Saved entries
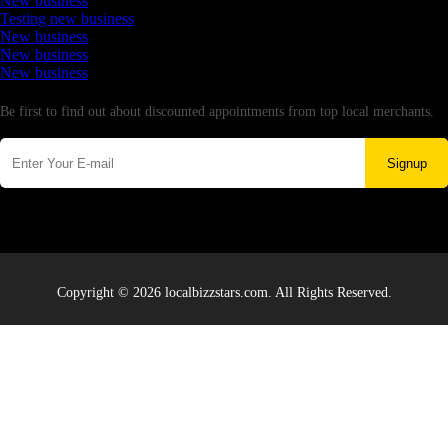
New business
Testing new business
New business
New business
New business
Newsletter
Be first to find out about discounted appointments from top local merchants.
Signup
Copyright © 2026 localbizzstars.com. All Rights Reserved.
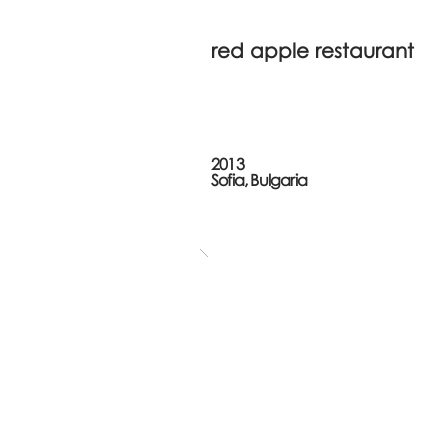
red apple restaurant
2013
Sofia, Bulgaria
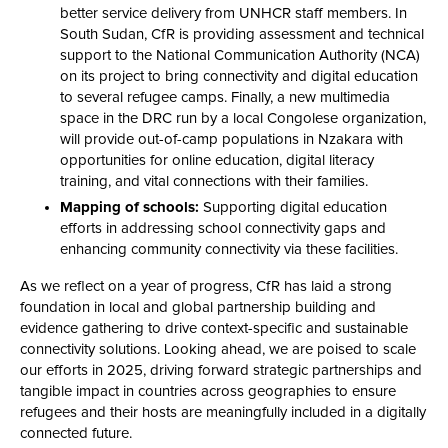
better service delivery from UNHCR staff members. In
South Sudan, CfR is providing assessment and technical
support to the National Communication Authority (NCA)
on its project to bring connectivity and digital education
to several refugee camps. Finally, a new multimedia
space in the DRC run by a local Congolese organization,
will provide out-of-camp populations in Nzakara with
opportunities for online education, digital literacy
training, and vital connections with their families.
Mapping of schools:
Supporting digital education
efforts in addressing school connectivity gaps and
enhancing community connectivity via these facilities.
As we reflect on a year of progress, CfR has laid a strong
foundation in local and global partnership building and
evidence gathering to drive context-specific and sustainable
connectivity solutions. Looking ahead, we are poised to scale
our efforts in 2025, driving forward strategic partnerships and
tangible impact in countries across geographies to ensure
refugees and their hosts are meaningfully included in a digitally
connected future.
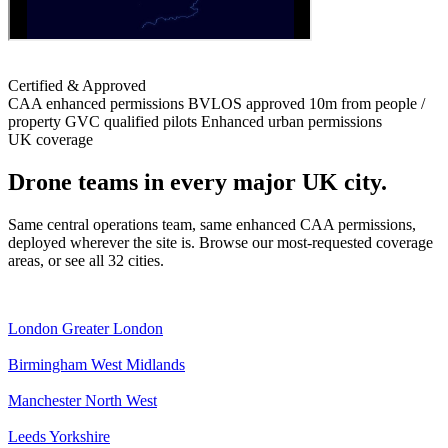
Certified & Approved
CAA enhanced permissions
BVLOS approved
10m from people /
property
GVC qualified pilots
Enhanced urban permissions
UK coverage
Drone teams in every major UK city.
Same central operations team, same enhanced CAA permissions,
deployed wherever the site is. Browse our most-requested coverage
areas, or see all 32 cities.
London
Greater London
Birmingham
West Midlands
Manchester
North West
Leeds
Yorkshire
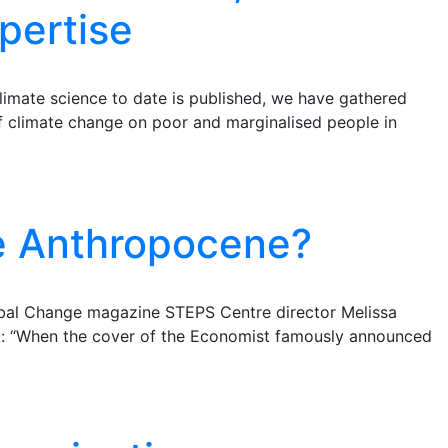
pertise
imate science to date is published, we have gathered
f climate change on poor and marginalised people in
e Anthropocene?
lobal Change magazine STEPS Centre director Melissa
st: “When the cover of the Economist famously announced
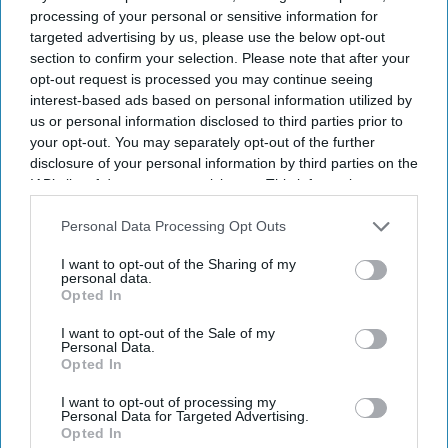
processing of your personal or sensitive information for
targeted advertising by us, please use the below opt-out
section to confirm your selection. Please note that after your
opt-out request is processed you may continue seeing
interest-based ads based on personal information utilized by
us or personal information disclosed to third parties prior to
your opt-out. You may separately opt-out of the further
disclosure of your personal information by third parties on the
IAB’s list of downstream participants. This information may
also be disclosed by us to third parties on the
IAB’s List of
Downstream Participants
that may further disclose it to other
Personal Data Processing Opt Outs
third parties.
I want to opt-out of the Sharing of my
personal data.
Opted In
I want to opt-out of the Sale of my
Personal Data.
Opted In
I want to opt-out of processing my
Personal Data for Targeted Advertising.
Opted In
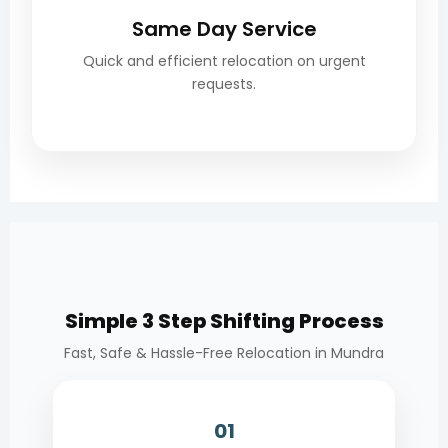
Same Day Service
Quick and efficient relocation on urgent
requests.
Simple 3 Step Shifting Process
Fast, Safe & Hassle-Free Relocation in Mundra
01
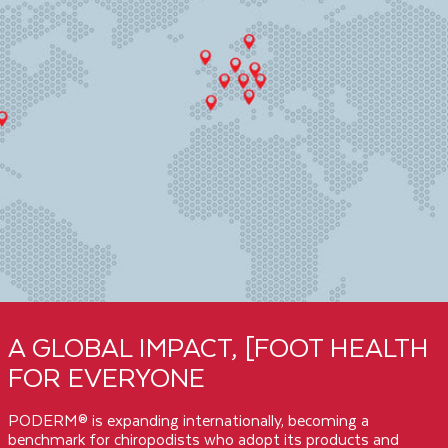
A GLOBAL IMPACT, [FOOT HEALTH
FOR EVERYONE
PODERM® is expanding internationally, becoming a
benchmark for chiropodists who adopt its products and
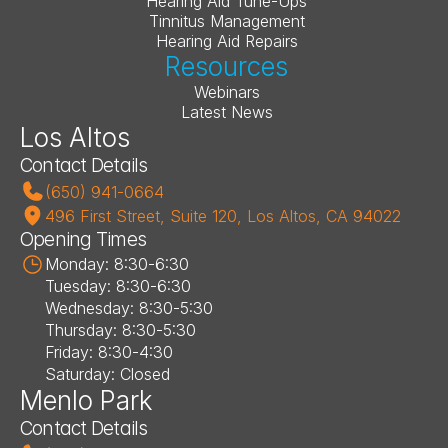
Hearing Aid Tune-Ups
Tinnitus Management
Hearing Aid Repairs
Resources
Webinars
Latest News
Los Altos
Contact Details
(650) 941-0664
496 First Street, Suite 120, Los Altos, CA 94022
Opening Times
Monday: 8:30-6:30
Tuesday: 8:30-6:30
Wednesday: 8:30-5:30
Thursday: 8:30-5:30
Friday: 8:30-4:30
Saturday: Closed
Menlo Park
Contact Details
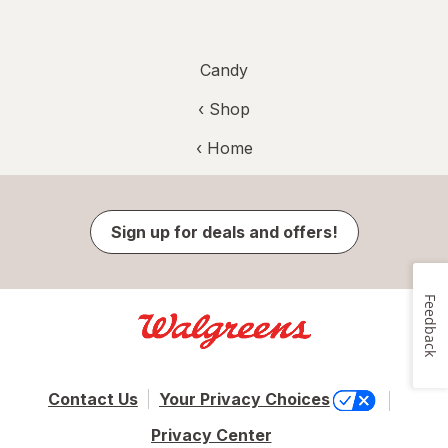
Candy
‹ Shop
‹ Home
Sign up for deals and offers!
Feedback
Contact Us
Your Privacy Choices
Privacy Center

YOUR ASSIGNMENT: Recast every line of text in the listing above as a JSON list of strings, one string per line, with blank lines dropped. Leave the picture markers out of the list.

EXERCISE ANSWER:
[
  "New business",
  "Testing new business",
  "New business",
  "New business",
  "New business",
  "Newsletter",
  "Be first to find out about discounted appointments from top local merchants.",
  "Signup",
  "Copyright © 2026 localbizzstars.com. All Rights Reserved.",
  "red apple restaurant",
  "2013",
  "Sofia, Bulgaria",
  "better service delivery from UNHCR staff members. In",
  "South Sudan, CfR is providing assessment and technical",
  "support to the National Communication Authority (NCA)",
  "on its project to bring connectivity and digital education",
  "to several refugee camps. Finally, a new multimedia",
  "space in the DRC run by a local Congolese organization,",
  "will provide out-of-camp populations in Nzakara with",
  "opportunities for online education, digital literacy",
  "training, and vital connections with their families.",
  "Mapping of schools:",
  "Supporting digital education",
  "efforts in addressing school connectivity gaps and",
  "enhancing community connectivity via these facilities.",
  "As we reflect on a year of progress, CfR has laid a strong",
  "foundation in local and global partnership building and",
  "evidence gathering to drive context-specific and sustainable",
  "connectivity solutions. Looking ahead, we are poised to scale",
  "our efforts in 2025, driving forward strategic partnerships and",
  "tangible impact in countries across geographies to ensure",
  "refugees and their hosts are meaningfully included in a digitally",
  "connected future.",
  "Certified & Approved",
  "CAA enhanced permissions",
  "BVLOS approved",
  "10m from people /",
  "property",
  "GVC qualified pilots",
  "Enhanced urban permissions",
  "UK coverage",
  "Drone teams in every major UK city.",
  "Same central operations team, same enhanced CAA permissions,",
  "deployed wherever the site is. Browse our most-requested coverage",
  "areas, or see all 32 cities.",
  "London",
  "Greater London",
  "Birmingham",
  "West Midlands",
  "Manchester",
  "North West",
  "Leeds",
  "Yorkshire",
  "pertise",
  "imate science to date is published, we have gathered",
  "f climate change on poor and marginalised people in",
  "e Anthropocene?",
  "lobal Change magazine STEPS Centre director Melissa",
  "st: “When the cover of the Economist famously announced",
  "processing of your personal or sensitive information for",
  "targeted advertising by us, please use the below opt-out",
  "section to confirm your selection. Please note that after your",
  "opt-out request is processed you may continue seeing",
  "interest-based ads based on personal information utilized by",
  "us or personal information disclosed to third parties prior to",
  "your opt-out. You may separately opt-out of the further",
  "disclosure of your personal information by third parties on the",
  "IAB’s list of downstream participants. This information may",
  "also be disclosed by us to third parties on the",
  "IAB’s List of",
  "Downstream Participants",
  "that may further disclose it to other",
  "Personal Data Processing Opt Outs",
  "third parties.",
  "I want to opt-out of the Sharing of my",
  "personal data.",
  "Opted In",
  "I want to opt-out of the Sale of my",
  "Personal Data.",
  "Opted In",
  "I want to opt-out of processing my",
  "Personal Data for Targeted Advertising.",
  "Opted In",
  "Same Day Service",
  "Quick and efficient relocation on urgent",
  "requests.",
  "Simple 3 Step Shifting Process",
  "Fast, Safe & Hassle-Free Relocation in Mundra",
  "01",
  "A GLOBAL IMPACT, [FOOT HEALTH",
  "FOR EVERYONE",
  "PODERM® is expanding internationally, becoming a",
  "benchmark for chiropodists who adopt its products and",
  "Hearing Aid Tune-Ups",
  "Tinnitus Management",
  "Hearing Aid Repairs",
  "Resources",
  "Webinars",
  "Latest News",
  "Los Altos",
  "Contact Details",
  "(650) 941-0664",
  "496 First Street, Suite 120, Los Altos, CA 94022",
  "Opening Times",
  "Monday: 8:30-6:30",
  "Tuesday: 8:30-6:30",
  "Wednesday: 8:30-5:30",
  "Thursday: 8:30-5:30",
  "Friday: 8:30-4:30",
  "Saturday: Closed",
  "Menlo Park",
  "Contact Details",
  "Candy",
  "‹ Shop",
  "‹ Home",
  "Sign up for deals and offers!",
  "Feedback",
  "Contact Us",
  "Your Privacy Choices",
  "Privacy Center"
]